FIG. 1 is a block diagram showing an embodiment.

FIG. 2 is a flowchart for explaining the operation of the above.

FIG. 3 is a flowchart for explaining the operation of the above.

FIG. 4 is a flowchart for explaining the operation of the above.

FIG. 5 is a flowchart for explaining the operation of the above.

FIG. 6 is a block diagram showing a conventional example.

FIG. 7 is a flowchart for explaining the operation of the above.
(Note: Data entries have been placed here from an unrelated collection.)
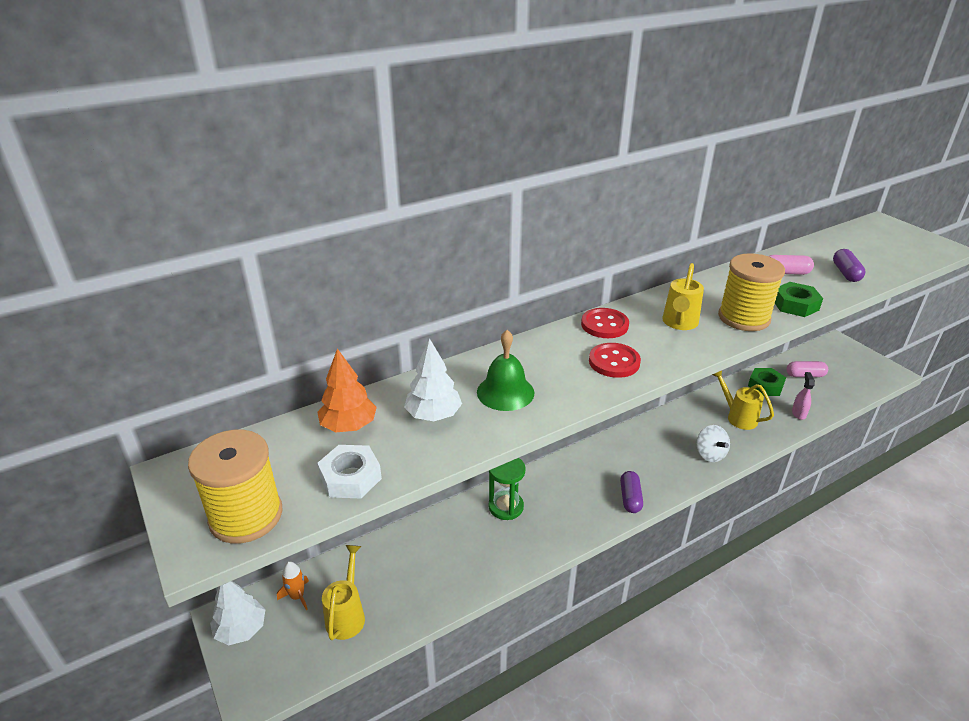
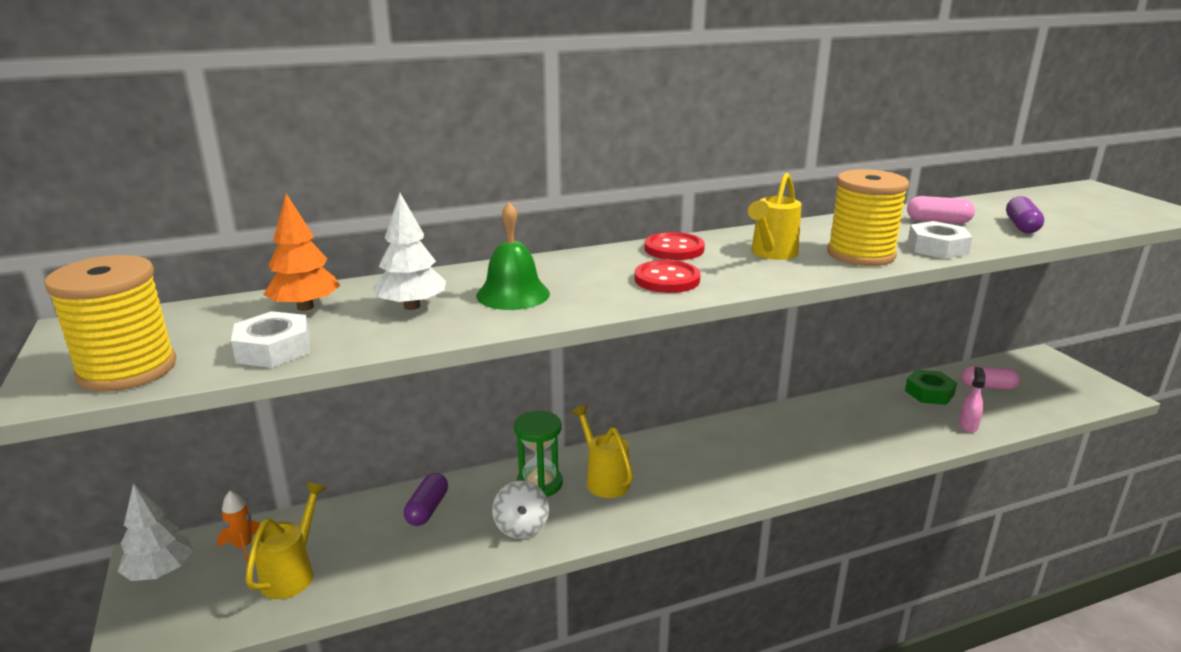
camera: 10 degrees right, 10 degrees down
(630, 498) = (705, 492): purple capsule -> purple capsule (427, 509)
(710, 454) = (830, 457): white spinning top -> white spinning top (521, 527)
(738, 417) = (881, 421): yellow watering can -> yellow watering can (604, 480)
(795, 305) = (937, 248): green nut -> white nut

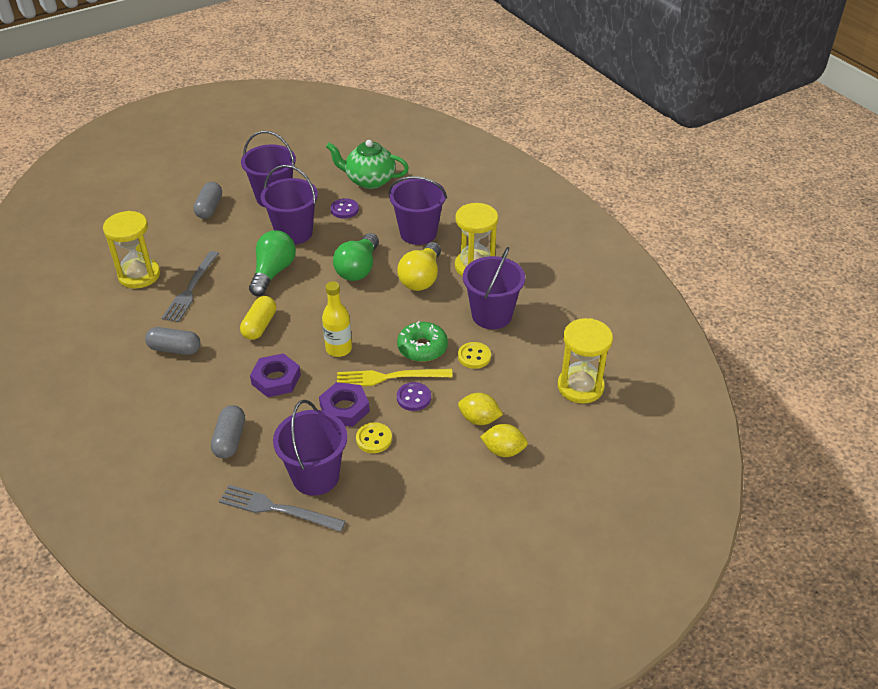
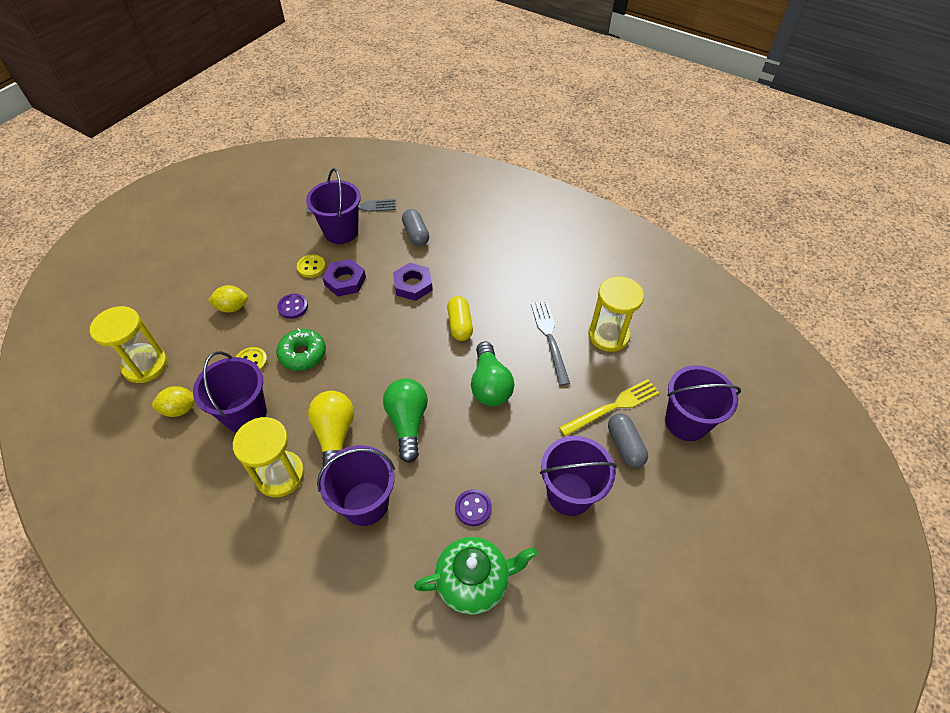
camera: 155 degrees right, 10 degrees up
(175, 349) = (512, 281): grey capsule -> none
(294, 233) = (506, 445): purple bucket -> purple bucket (686, 422)
(339, 349) = (377, 327): yellow bottle -> none
(389, 377) = (320, 317): yellow fork -> yellow fork (612, 407)
(503, 450) = (207, 290): yellow lemon -> yellow lemon (180, 409)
[Explanation of symbols] 1 main CPU 2 dedicated CPU 3 serial control unit 4 timer unit 5 memory unit 6 address data bus 7 interrupt control unit

Claims (3)

[Claims] 1. A main C for executing a program and performing arithmetic processing.
The CPU includes a PU and a dedicated CPU that substitutes specific arithmetic processing among the arithmetic processing performed by the main CPU in response to a command from the main CPU. The dedicated CPU is provided while performing the specific arithmetic processing. Putting the main CPU into an inoperative state,
When the specific arithmetic processing is completed, or when it becomes necessary to perform arithmetic processing other than the specific arithmetic processing, or when a stop request signal is input from the outside, the main C
In a programmable controller configured to release the operation stop state of a PU, a serial control unit that performs data communication with an external device and issues an interrupt request to the main CPU every time a predetermined segment of data is received; Transfer control is performed by a timer unit that generates a clock signal for operating the CPU and outputs the clock signal as the stop request signal to the dedicated CPU, and the main CPU that receives an interrupt request from the serial control unit. And a memory unit for storing data received from an external device, and the cycle of the clock signal is set to a value equal to or less than a reception time required to receive the delimited data in the serial control unit. And programmable controller. 2. The programmable controller according to claim 1, wherein a cycle of the clock signal is set to a divisor of a timer time in a timer instruction executed by the main CPU. 3. The serial control unit has a data communication speed of 19200 bits per second, and the data length of the delimiter data is 10 bits or more, and the cycle of the clock signal is about 500 μsec. The programmable controller according to claim 2.